The following books are available at Portales Public Library:
Tested: One American school struggles to make the grade by Linda Perlstein.
In this eye-opening examination of the effects of No Child Left Behind, Perlstein writes about her year-long immersion in Tyler Heights Elementary School.
This Maryland school was once deemed a chaotic failure. In 2000 when Tina McKnight became principal, only 17 percent of students performed satisfactorily on the state’s reading exam.
By 2005, when Perlstein joined the school, McKnight’s reforms have begun to have an effect, and test scores are at an all time high. But just what do the scores actually represent? Perlstein investigates the changes in teaching and curriculum brought about because of the emphasis on testing, and questions what the tests actually measures.

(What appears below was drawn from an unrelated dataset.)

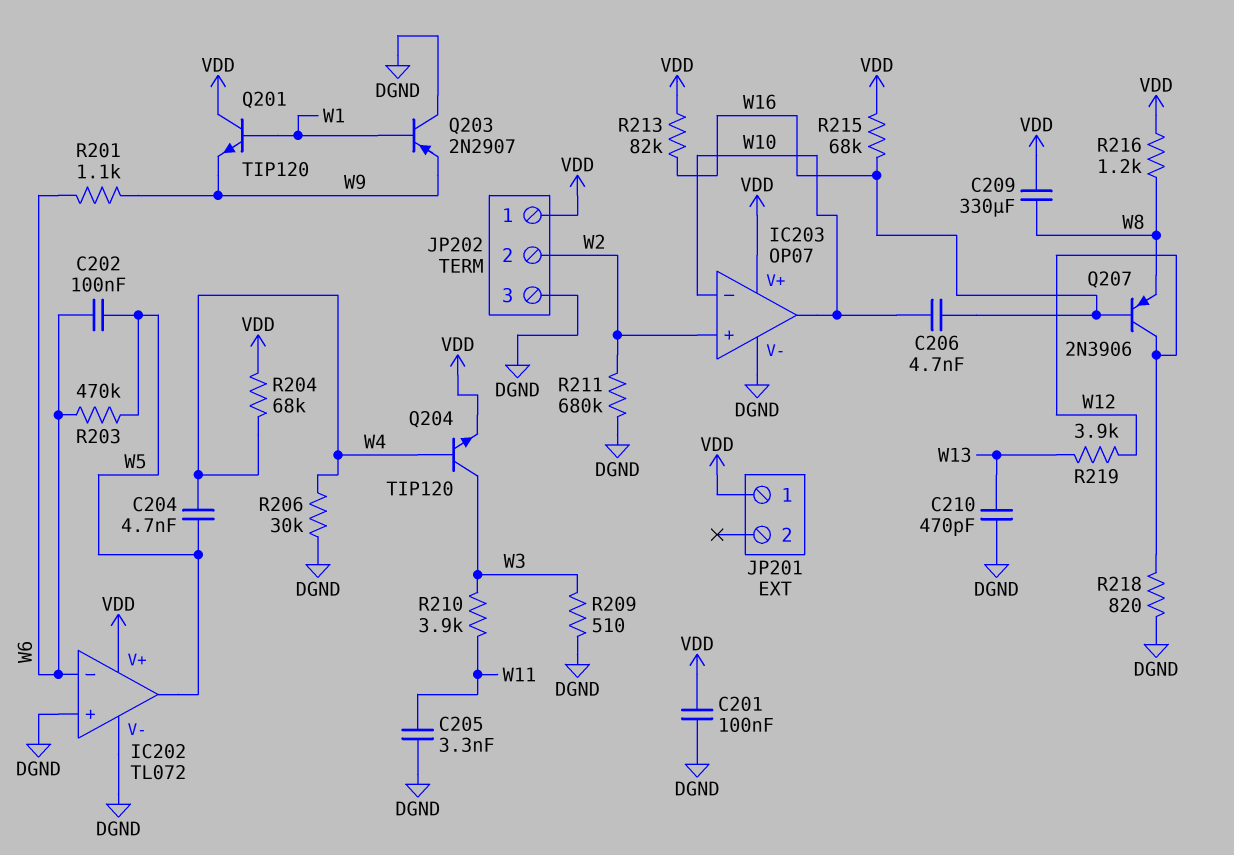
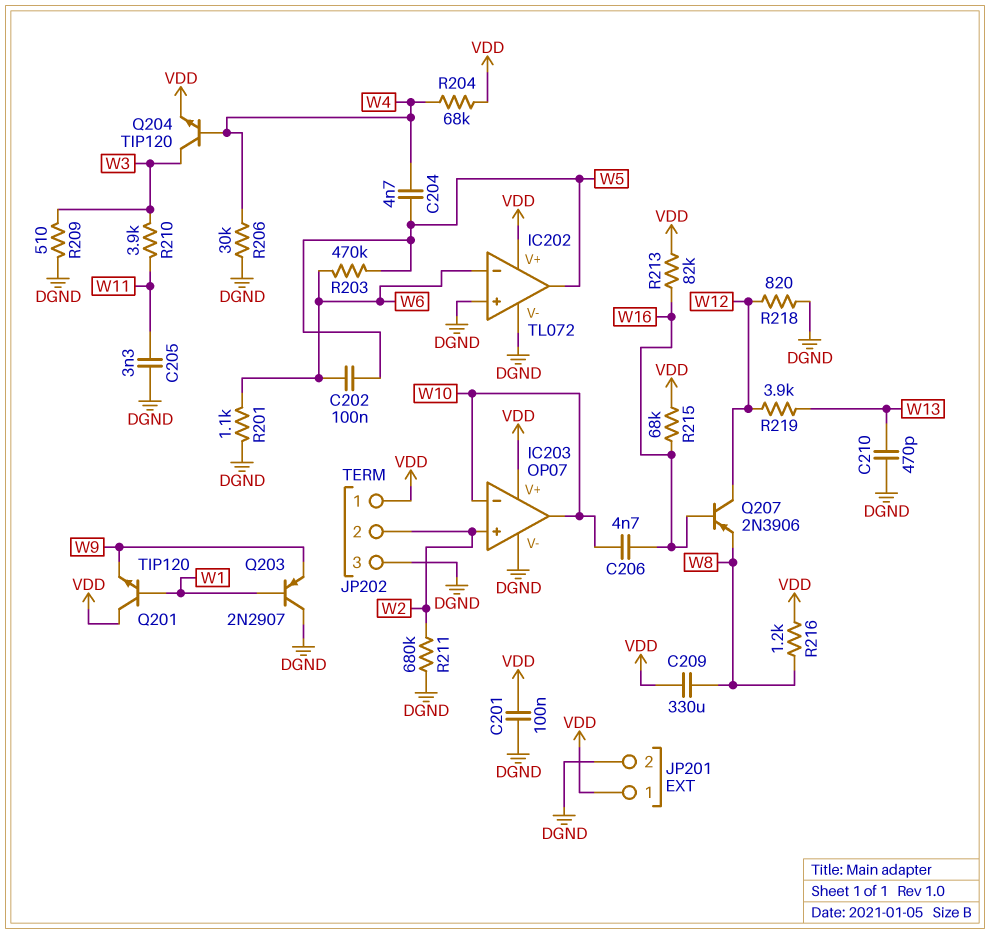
JP201 pin 2: none -> DGND
R201: 1.1k (W6, W9) -> 1.1k (DGND, W6)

Her five years spent covering education for the “Washington Post” serve her well, as she brings in the political background of the law and its ramifications for testing companies and large publishing houses.
Perlstein’s careful exploration of public education in America will enlighten readers on the effects of policy on the day-to-day reality of public schools.
Everything I needed to know about being a girl I learned from Judy Blume by Jennifer O’Connell.
In this new book, more than 20 female authors write about how Blume’s books helped them navigate the rocky paths of adolescence. For women growing up in the 1970s and ‘80s, this book will likely be a walk down memory lane, recalling such favorites as “Are You There God? It’s Me, Margaret,” “Blubber,” “Deenie,” and of course, “Forever,” which became one of the most challenged and banned books in the United States.
Blume tackled such topics as divorce, religion, and moving, but mostly her books were about growing up. These authors’ essays are funny and poignant — an entertaining tribute to an important children’s author.
But even more, they speak of the value of books and reading to young people — not just in an academic sense, but to their emotional and mental well-being.
Letters to a Young Teacher by Jonathan Kozol.
Of the many voices speaking on the plight of American education, perhaps none speaks so eloquently or insightfully than Jonathan Kozol. His latest book is a compilation of letters to an enthusiastic young woman embarking on her career as a first grade teacher.
Kozol is no stranger to the classroom — much of his writing is informed by his many years teaching and working in inner city schools.
Totally committed to both teaching and public education, Kozol addresses such issues as high stakes testing, incompetent bureaucracies, and the ubiquitous No Child Left Behind act. His wisdom and commonsense will benefit both experienced and new teachers.